En fait je n’aime pas les ZOM…

Alors que je sors de la chambre d’ami, j’entends des gémissements qui sortent de la tienne.

Je t’imagine alors entrain de te gratifier d’une petite masturbation solitaire. Pourquoi n’es-tu pas venu me rejoindre?

Bizarrement, je ne reconnais pas le son de tes gémissements. Ils sont différents.

Alors que je m’approche de ta chambre, la porte toujours grande ouverte comme à ton habitude, il y a un autre bruit que j’apparenterais à un bruit de succion.

Timidement, je risque un coup d’œil par la porte.

La première chose que je vois c’est ton adorable cul. La deuxième chose que je vois c’est l’homme, les yeux fermés. Tu es à genoux et ta tête monte et descend au niveau de son sexe.

Les gémissements, c’est donc lui, les succions, c’est toi.

Tu lui prodigues une pipe d’enfer. Je te sais experte en la matière.

Je ne peux éloigner. Je ne peux quitter du regard ton superbe cul, offert à mes yeux. Je devine ta chatte se lubrifier doucement mais sûrement.

Ais-je le droit de venir te lécher?

Où l’as-tu dégoté celui-là?

Tu fais toujours de belle rencontre sur la plage le matin.

Ma chatte commence elle  aussi à se lubrifier.

Je retire ma chemise de nuit, incongru dans cette situation et pénètre dans la chambre.

Il me voit, sourit sans avoir un geste de recule.

Je m’assieds à côté de toi.

Tu as senti ma présence. Tu recraches son puissant pénis.

– Bonjours, me dis-tu.

Ta main continue à monter et descendre sur la hampe du mâle qui grogne.

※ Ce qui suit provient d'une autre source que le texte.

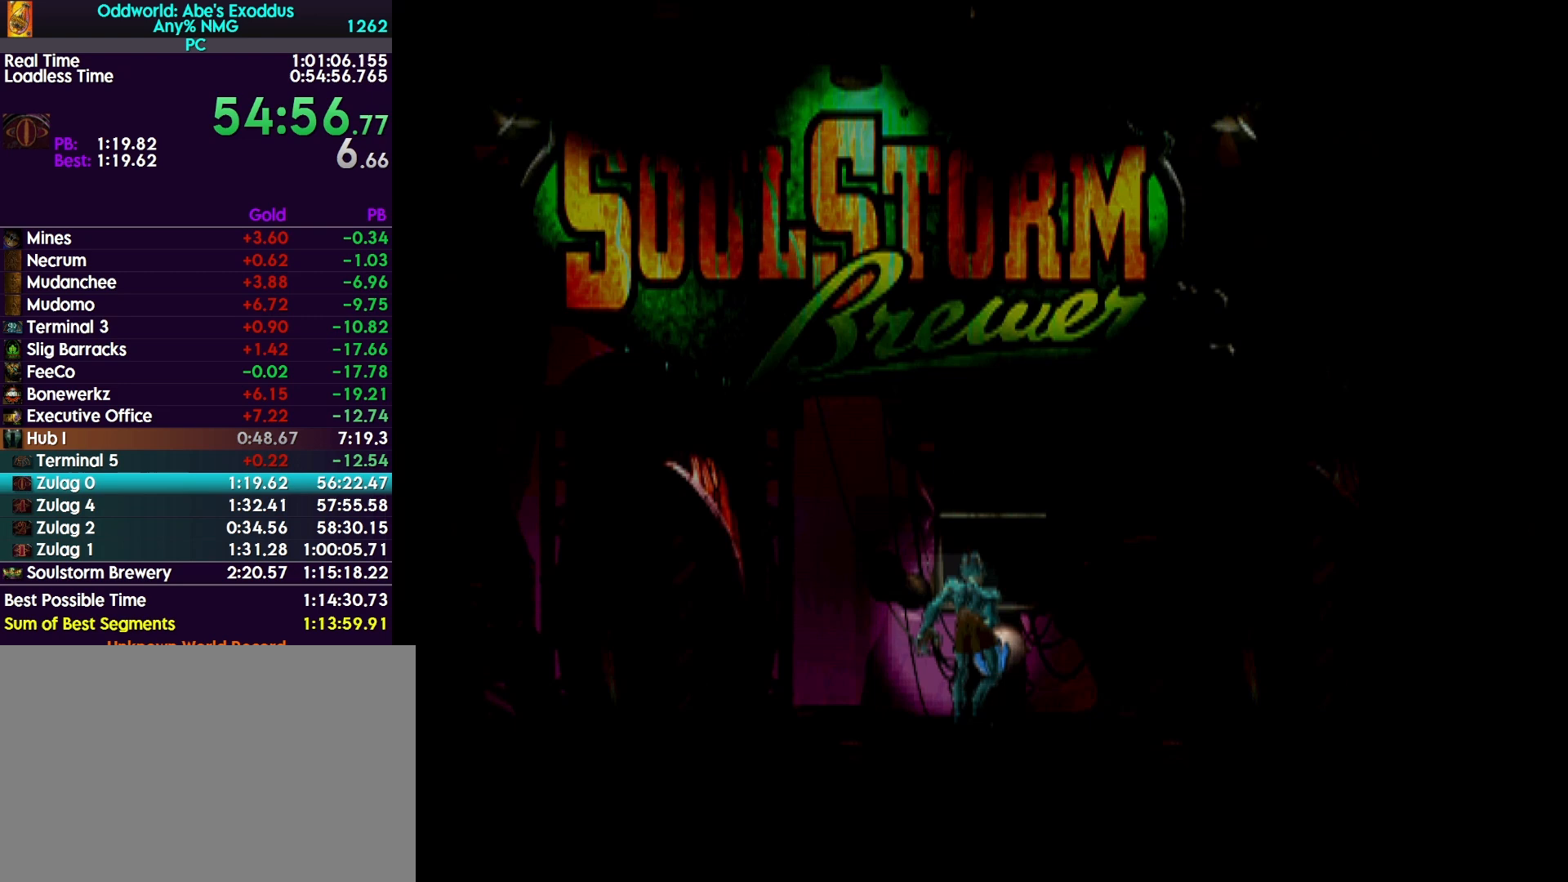
{"buttons": ["R1", "DPAD_RIGHT"], "events": [[33, "CROSS", "down"], [67, "CROSS", "up"], [167, "CROSS", "down"], [200, "CROSS", "up"], [267, "CROSS", "down"], [333, "CROSS", "up"], [433, "CROSS", "down"], [467, "CROSS", "up"]]}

Ta bouche se pose sur la mienne. Je sens son odeur sans ta bouche.

Je prends un sein qui pendouille et le malaxe doucement. Je te sens chaude, brûlante rien qu’à travers ton baiser.

Tu quittes ma bouche pour retourner l’emboucher.

Ma main quitte ton sein et remonte sur tes fesses.

Tu desserres les cuisses. Mon doigts glissent dans le sillon. Je flatte ton anus. Tu gémis et bouge ton superbe cul. Je progresse plus loin.

Ta chatte est gorgée de jus. Je te goutte sur mes doigts et retourne masser tes lèvres.

Je cueille un peu de ton jus et retourne vers ton anneau. Le jus facilite l’entrée de mon doigt dans ton cul. Encore un peu de jus et voilà deux doigts en toi, puis trois.

J’embrasse tes fesses puis je finis par glisser ma langue dans ton anus.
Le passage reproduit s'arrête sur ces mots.